## [Task prompt]
Write out the text of every row below line for line, keeping each word and character as it stands, and leave the pictures out.

□ □ □ □ □

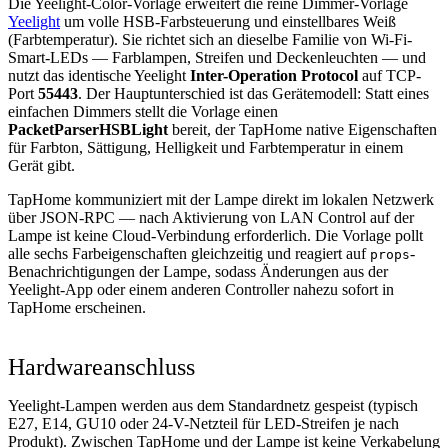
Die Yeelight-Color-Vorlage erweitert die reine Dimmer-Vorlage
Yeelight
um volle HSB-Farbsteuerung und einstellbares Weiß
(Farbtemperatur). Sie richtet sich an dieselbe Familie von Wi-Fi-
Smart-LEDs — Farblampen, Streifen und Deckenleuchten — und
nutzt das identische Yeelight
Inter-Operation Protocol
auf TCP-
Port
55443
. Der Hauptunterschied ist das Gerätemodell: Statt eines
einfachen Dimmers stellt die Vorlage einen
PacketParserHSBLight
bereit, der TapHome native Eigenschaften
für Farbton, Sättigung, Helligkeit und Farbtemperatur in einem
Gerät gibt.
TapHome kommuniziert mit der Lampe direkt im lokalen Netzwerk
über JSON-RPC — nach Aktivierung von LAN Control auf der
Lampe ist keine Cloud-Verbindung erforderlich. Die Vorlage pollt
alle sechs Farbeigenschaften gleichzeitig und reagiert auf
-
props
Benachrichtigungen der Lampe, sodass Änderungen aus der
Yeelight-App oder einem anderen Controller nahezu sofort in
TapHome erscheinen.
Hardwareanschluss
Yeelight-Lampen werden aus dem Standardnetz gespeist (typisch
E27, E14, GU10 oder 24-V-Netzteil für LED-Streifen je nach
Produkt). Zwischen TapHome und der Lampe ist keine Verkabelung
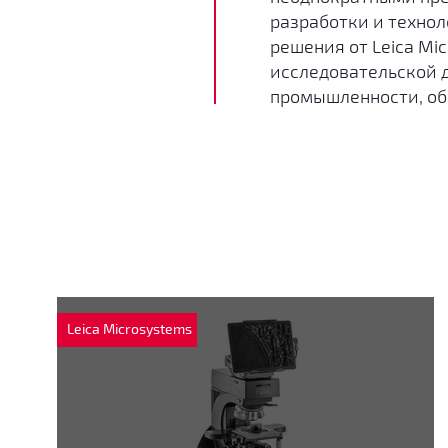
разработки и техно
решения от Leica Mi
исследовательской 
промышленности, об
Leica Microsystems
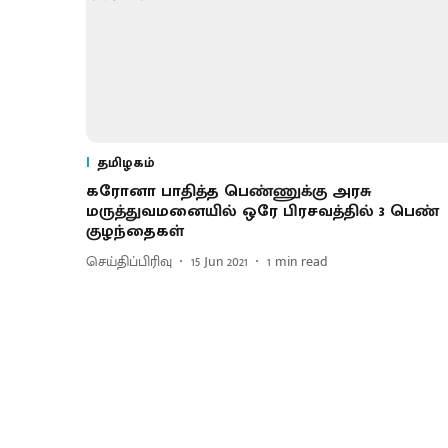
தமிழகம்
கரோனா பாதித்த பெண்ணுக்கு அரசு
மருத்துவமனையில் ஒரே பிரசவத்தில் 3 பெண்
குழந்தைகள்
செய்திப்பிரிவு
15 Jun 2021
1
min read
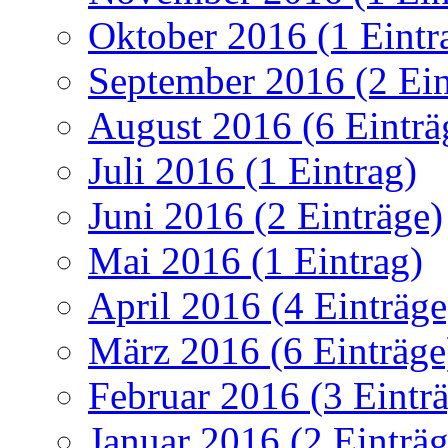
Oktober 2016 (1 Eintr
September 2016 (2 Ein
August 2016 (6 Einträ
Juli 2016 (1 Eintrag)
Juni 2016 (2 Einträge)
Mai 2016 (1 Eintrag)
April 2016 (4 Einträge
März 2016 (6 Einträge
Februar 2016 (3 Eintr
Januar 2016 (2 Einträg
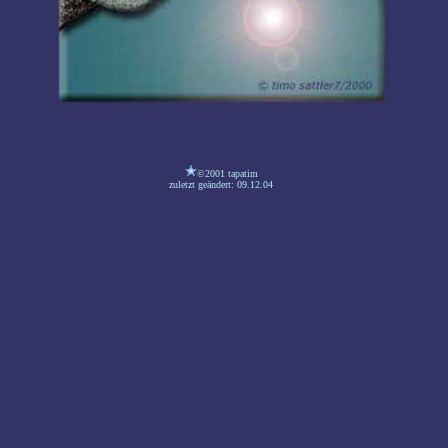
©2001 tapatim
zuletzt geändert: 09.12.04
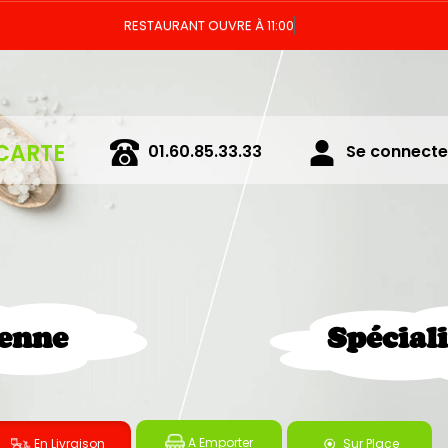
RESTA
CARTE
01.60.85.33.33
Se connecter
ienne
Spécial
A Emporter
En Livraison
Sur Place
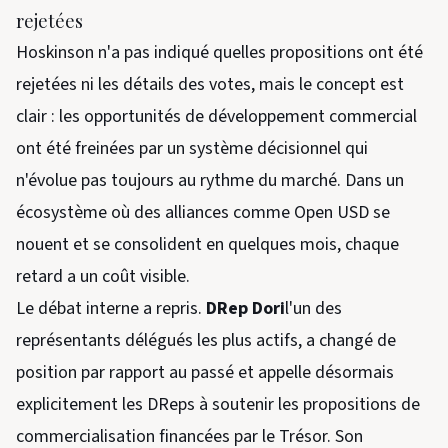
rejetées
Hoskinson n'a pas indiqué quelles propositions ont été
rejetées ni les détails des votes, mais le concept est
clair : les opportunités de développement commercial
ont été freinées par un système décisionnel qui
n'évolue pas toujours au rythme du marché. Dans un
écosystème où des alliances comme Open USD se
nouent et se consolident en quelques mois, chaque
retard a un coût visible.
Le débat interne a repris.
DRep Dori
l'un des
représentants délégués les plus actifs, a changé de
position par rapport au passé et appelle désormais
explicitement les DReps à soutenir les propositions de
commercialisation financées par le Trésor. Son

□ □ □ □ □

## [Answer section]
Die Yeelight-Color-Vorlage erweitert die reine Dimmer-Vorlage
Yeelight
um volle HSB-Farbsteuerung und einstellbares Weiß
(Farbtemperatur). Sie richtet sich an dieselbe Familie von Wi-Fi-
Smart-LEDs — Farblampen, Streifen und Deckenleuchten — und
nutzt das identische Yeelight
Inter-Operation Protocol
auf TCP-
Port
55443
. Der Hauptunterschied ist das Gerätemodell: Statt eines
einfachen Dimmers stellt die Vorlage einen
PacketParserHSBLight
bereit, der TapHome native Eigenschaften
für Farbton, Sättigung, Helligkeit und Farbtemperatur in einem
Gerät gibt.
TapHome kommuniziert mit der Lampe direkt im lokalen Netzwerk
über JSON-RPC — nach Aktivierung von LAN Control auf der
Lampe ist keine Cloud-Verbindung erforderlich. Die Vorlage pollt
alle sechs Farbeigenschaften gleichzeitig und reagiert auf
-
props
Benachrichtigungen der Lampe, sodass Änderungen aus der
Yeelight-App oder einem anderen Controller nahezu sofort in
TapHome erscheinen.
Hardwareanschluss
Yeelight-Lampen werden aus dem Standardnetz gespeist (typisch
E27, E14, GU10 oder 24-V-Netzteil für LED-Streifen je nach
Produkt). Zwischen TapHome und der Lampe ist keine Verkabelung
разработки и техно
решения от Leica Mi
исследовательской 
промышленности, об
Leica Microsystems
தமிழகம்
கரோனா பாதித்த பெண்ணுக்கு அரசு
மருத்துவமனையில் ஒரே பிரசவத்தில் 3 பெண்
குழந்தைகள்
செய்திப்பிரிவு
15 Jun 2021
1
min read
Oktober 2016 (1 Eintr
September 2016 (2 Ein
August 2016 (6 Einträ
Juli 2016 (1 Eintrag)
Juni 2016 (2 Einträge)
Mai 2016 (1 Eintrag)
April 2016 (4 Einträge
März 2016 (6 Einträge
Februar 2016 (3 Eintr
Januar 2016 (2 Einträg
©2001 tapatim
zuletzt geändert: 09.12.04
RESTA
CARTE
01.60.85.33.33
Se connecter
ienne
Spécial
A Emporter
En Livraison
Sur Place
rejetées
Hoskinson n'a pas indiqué quelles propositions ont été
rejetées ni les détails des votes, mais le concept est
clair : les opportunités de développement commercial
ont été freinées par un système décisionnel qui
n'évolue pas toujours au rythme du marché. Dans un
écosystème où des alliances comme Open USD se
nouent et se consolident en quelques mois, chaque
retard a un coût visible.
Le débat interne a repris.
DRep Dori
l'un des
représentants délégués les plus actifs, a changé de
position par rapport au passé et appelle désormais
explicitement les DReps à soutenir les propositions de
commercialisation financées par le Trésor. Son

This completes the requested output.